The Great Conjunction Sparkles Over the Northeast



On December 21, 2020, the heavens treated Edison’s residents with the spectacle of a lifetime — two planets meeting upon Earth’s celestial sphere. Throughout the month of December, the planets Jupiter and Saturn slowly approached each other upon the skies, merging into one bright star. 

This celestial handshake, known as the “Great Conjunction of 2020,” dazzled many in the scientific community and the general public alike. As such, a renewed interest for the planets that inhabit our solar system arose. What makes the Conjunction of 2020 unique in the astronomical community? 

Generally, the conjunction of two planets refers to any two planets’ closest approach in a given amount of time in respect to their appearance on Earth. For Jupiter and Saturn, conjunctions occur in twenty-year cycles as they slowly move towards each other and then drift away due to different orbital speeds. For other pairs of planets, conjunctions occur at various points of the year. However, the Conjunction of 2020 bears a special uniqueness in the proximity of both planets to each other. On December 21, the two planets were visually 6 arcminutes (or one-tenth of a degree) apart in the night sky. As such, Jupiter and Saturn were indistinguishable from each other with the naked eye without a telescope. In contrast, with the use of a telescope, Jupiter and Saturn positioned themselves almost next to each other in the field of view. 

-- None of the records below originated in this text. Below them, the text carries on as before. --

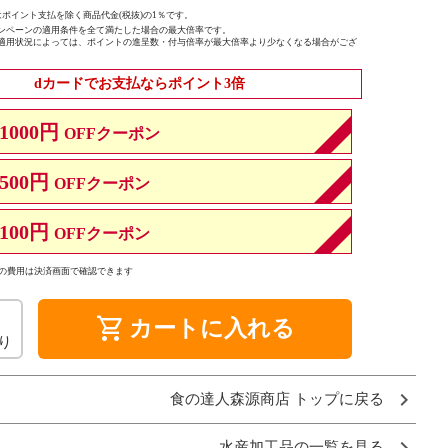
ポイント支払を除く商品代金(税抜)の1％です。
ンペーンの適用条件を全て満たした場合の最大倍率です。
適用状況によっては、ポイントの進呈数・付与倍率が最大倍率より少なくなる場合がござ
dカードでお支払ならポイント3倍
1000円
OFFクーポン
500円
OFFクーポン
100円
OFFクーポン
の費用は決済画面で確認できます
shopping_cart
カートに入れる
り
食の達人森源商店 トップに戻る
水産加工品の一覧を見る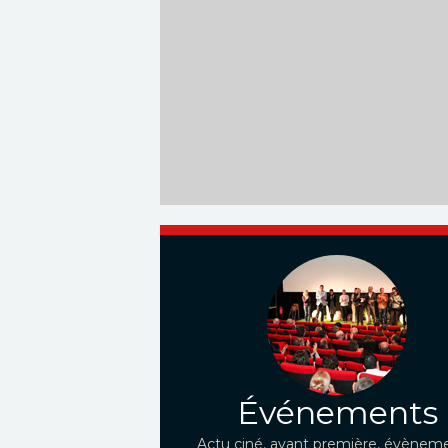
Événements
Actu ciné, avant première, évèneme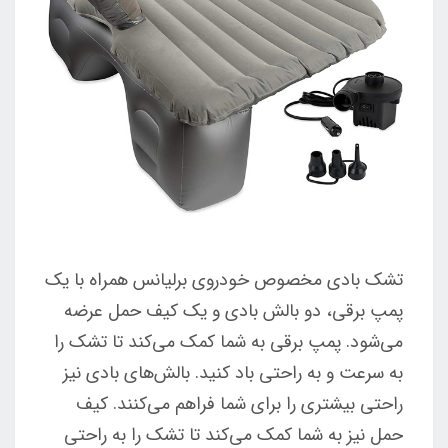
تشک بادی مخصوص خودروی برلیانس همراه با یک
پمپ برقی، دو بالش بادی و یک کیف حمل عرضه
می‌شود. پمپ برقی به شما کمک می‌کند تا تشک را
به سرعت و به راحتی باد کنید. بالش‌های بادی نیز
راحتی بیشتری را برای شما فراهم می‌کنند. کیف
حمل نیز به شما کمک می‌کند تا تشک را به راحتی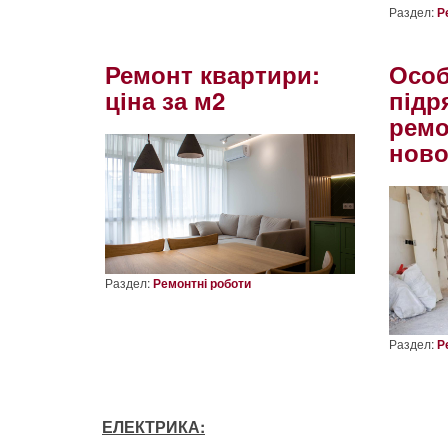
Раздел:
Р
Ремонт квартири:
Особ
ціна за м2
підр
ремо
ново
Раздел:
Ремонтні роботи
Раздел:
Р
ЕЛЕКТРИКА: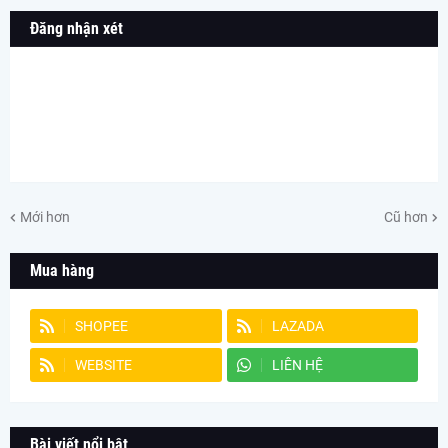
Đăng nhận xét
Mới hơn
Cũ hơn
Mua hàng
SHOPEE
LAZADA
WEBSITE
LIÊN HỆ
Bài viết nổi bật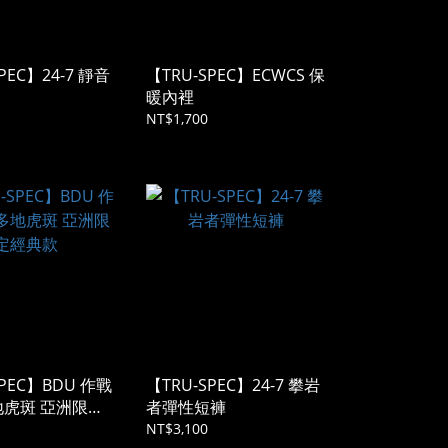
PEC】24-7 靜音
【TRU-SPEC】ECWCS 保
暖內裡
NT$1,700
SPEC】BDU 作戰
【TRU-SPEC】24-7 攀岩
地虎斑 亞洲限定
者彈性短褲
NT$3,100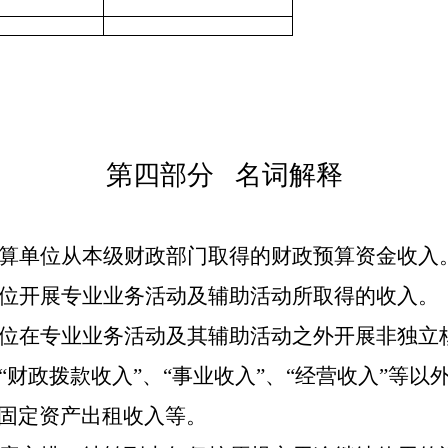
第四部分
名词解释
算单位从本级财政部门取得的财政预算资金收入
位开展专业业务活动及辅助活动所取得的收入。
位在专业业务活动及其辅助活动之外开展非独立
“财政拨款收入”、“事业收入”、“经营收入”等
固定资产出租收入等。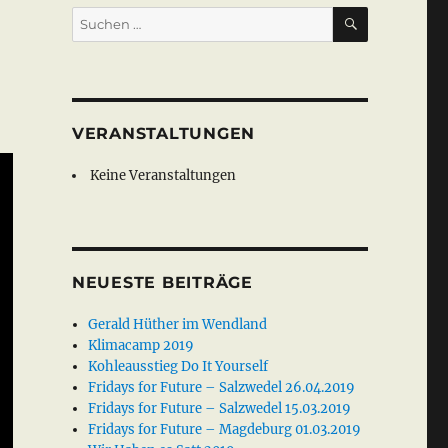
SUCHEN
Suche
nach:
h“
VERANSTALTUNGEN
Keine Veranstaltungen
NEUESTE BEITRÄGE
Gerald Hüther im Wendland
Klimacamp 2019
Kohleausstieg Do It Yourself
Fridays for Future – Salzwedel 26.04.2019
Fridays for Future – Salzwedel 15.03.2019
Fridays for Future – Magdeburg 01.03.2019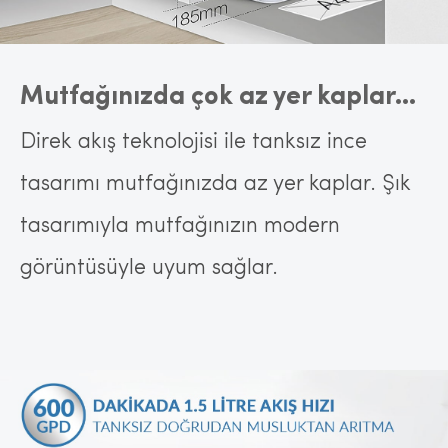
Mutfağınızda çok az yer kaplar...
Direk akış teknolojisi ile tanksız ince
tasarımı mutfağınızda az yer kaplar. Şık
tasarımıyla mutfağınızın modern
görüntüsüyle uyum sağlar.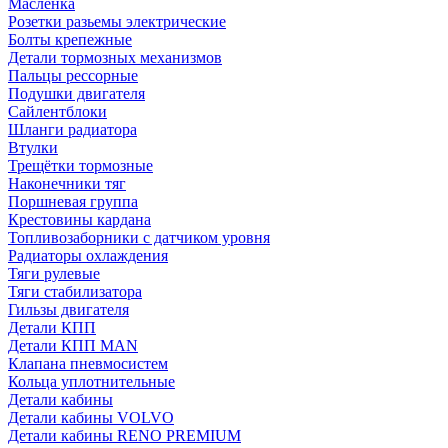
Масленка
Розетки разьемы электрические
Болты крепежные
Детали тормозных механизмов
Пальцы рессорные
Подушки двигателя
Сайлентблоки
Шланги радиатора
Втулки
Трещётки тормозные
Наконечники тяг
Поршневая группа
Крестовины кардана
Топливозаборники с датчиком уровня
Радиаторы охлаждения
Тяги рулевые
Тяги стабилизатора
Гильзы двигателя
Детали КПП
Детали КПП MAN
Клапана пневмосистем
Кольца уплотнительные
Детали кабины
Детали кабины VOLVO
Детали кабины RENO PREMIUM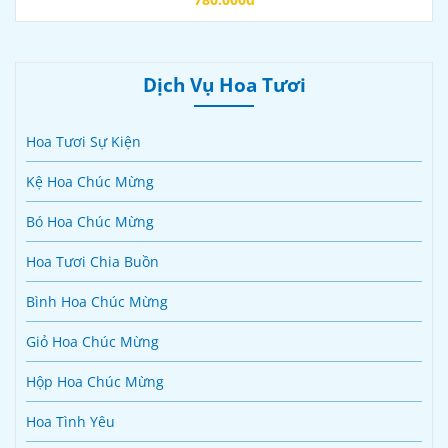
Dịch Vụ Hoa Tươi
Hoa Tươi Sự Kiện
Kệ Hoa Chúc Mừng
Bó Hoa Chúc Mừng
Hoa Tươi Chia Buồn
Bình Hoa Chúc Mừng
Giỏ Hoa Chúc Mừng
Hộp Hoa Chúc Mừng
Hoa Tình Yêu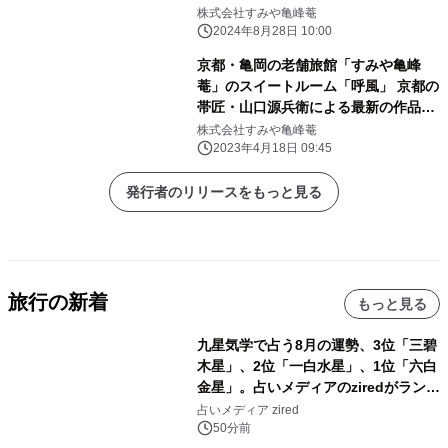
株式会社すみや亀峰菴
2024年8月28日 10:00
京都・亀岡の老舗旅館「すみや亀峰
菴」のスイートルーム「呼風」 京都の
帯匠・山口源兵衛による最新の作品
「八重菊白金」が加わり、 4月17日
株式会社すみや亀峰菴
(月)にアートルームとして完成形へ
2023年4月18日 09:45
発行者のリリースをもっと見る
旅行の新着
もっと見る
九星気学で占う8月の運勢、3位「三碧
木星」、2位「一白水星」、1位「六白
金星」。占いメディアのziredがランキ
ングを発表
占いメディア zired
50分前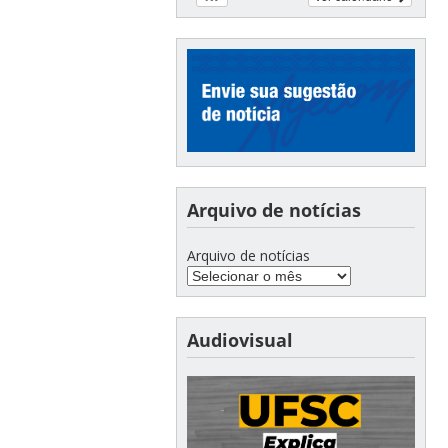
Arquivo de notícias
Arquivo de notícias
Audiovisual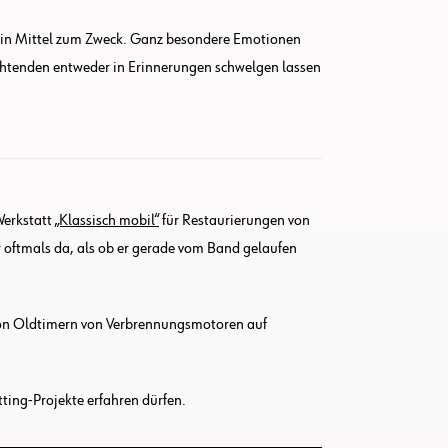
r ein Mittel zum Zweck. Ganz besondere Emotionen
achtenden entweder in Erinnerungen schwelgen lassen
Werkstatt
„Klassisch mobil“
für Restaurierungen von
r oftmals da, als ob er gerade vom Band gelaufen
 von Oldtimern von Verbrennungsmotoren auf
ting-Projekte erfahren dürfen.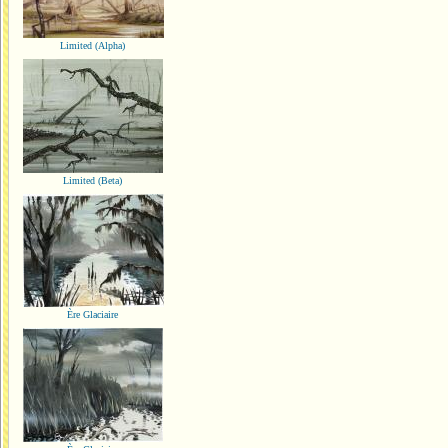
Limited (Alpha)
Limited (Beta)
Ère Glaciaire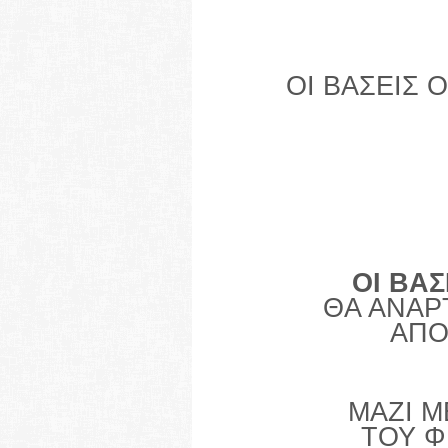
ΟΙ ΒΑΣΕΙΣ
ΟΙ ΒΑΣ
ΘΑ ΑΝΑΡ
ΑΠΟ
ΜΑΖΙ Μ
ΤΟΥ Φ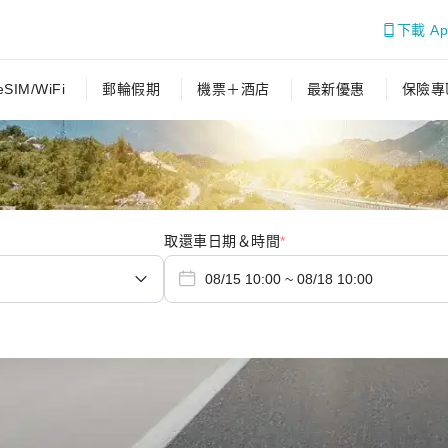
下載 A
eSIM/WiFi
郵輪假期
機票＋酒店
最新優惠
保險專
取還車日期＆時間
*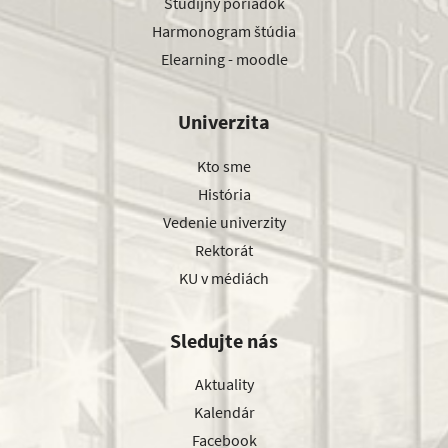
Študijný poriadok
Harmonogram štúdia
Elearning - moodle
Univerzita
Kto sme
História
Vedenie univerzity
Rektorát
KU v médiách
Sledujte nás
Aktuality
Kalendár
Facebook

Vinay Menon ‘23, a sophomore at EHS, described the experience of viewing Jupiter and Saturn through a telescope. “It was exciting to view both planets in one field of view, as the sight made the two planets look disproportionately close while also exposing their true distance from each other; it was impossible to keep both planets in focus at the same time because of the distance between them. I would never have properly acknowledged this fact without viewing the conjunction, despite its obvious nature in hindsight,” Menon said. Menon also highlights a crucial misconception: although the planets visually seemed nearby to each other, in fact they were millions of miles apart. 

Given the fact the planets were in fact millions of miles apart, how did Jupiter and Saturn seemingly merge in the sky? Jeff Xie, graduate of Columbia University and an engineer at the National Aeronautics and Space Administration (NASA), explained the mechanics of the Great Conjunction.

“The planets aren’t always in the same plane relative to the Earth,” said Xie, “so it takes some good timing for the planets to be next to each other in the night sky (not to mention the planets themselves are in orbits around the Sun so they may not be in the proper positioning in the orbit to be next to each other in the night sky). The planets aren’t actually that close but are simply how they look like when you put the positions of the planets on what’s called a celestial sphere — a sphere around the Earth that emulates the night sky.” Although the planets were optically close to each other, their orbital paths never intersected. Instead, the Great Conjunction constituted a coincidence on cosmological proportions. Jupiter and Saturn came close together due to a linear line-of-sight. 

Fig 1. Jupiter and Saturn three days after the Great Conjunction from the backyard of Ali Ahmed ‘22. Saturn has “overtaken” Jupiter in the night sky; it’s lower than Jupiter now.
Photo Credit: Ali Ahmed ’22

Such a cosmic alignment of sorts delighted viewers both in Edison and around the world. Although clouds covered most of the northeastern United States on the 21st, many briefly captured glimpses of the spectacle. Menon said that “we were able to see the planets together within a single view of the telescope during the conjunction, albeit only briefly, as we could only catch glimpses of the planets before clouds obscured them again.” Furthermore, Edison’s terrain and the abnormally early setting times for both Jupiter and Saturn complicated viewing, meaning that the conjunction was only visible for an hour after sunset. Nevertheless, many people worldwide were able to capture a glimpse of the planets before the planets set over the western horizon. 

Fig 2. A computer simulation demonstrating the proximity of Jupiter and Saturn through a telescope. During the Great Conjunction, they were about one-tenth of a degree apart.
Photo Credit: Ali Ahmed ’22, Stellarium (program under GNU General Public License v.3) 

Given the exceptional rarity of such a close conjunction, many see the conjunction as a pivotal astronomical event of our era, similar to astronomical events such as Comet Hale Bopp in 1997 or the transits of Venus.

“There are opportunities that come only once in a lifetime, and then there are opportunities that come only once in over five lifetimes, and this conjunction falls firmly within the latter category,” Menon said. “I am glad to be able to hold a memory which several generations before and after me could not experience.” 

Indeed, the Great Conjunction of 2020 will be remembered for the next centuries as an extraordinary astronomical event, a treat from the heavens for our generation. Despite the strife humanity faces, these grandiose astronomical events remind us that the universe will continue to tick forward.

The ever-complex cosmological dance will continue to inspire humanity into the future.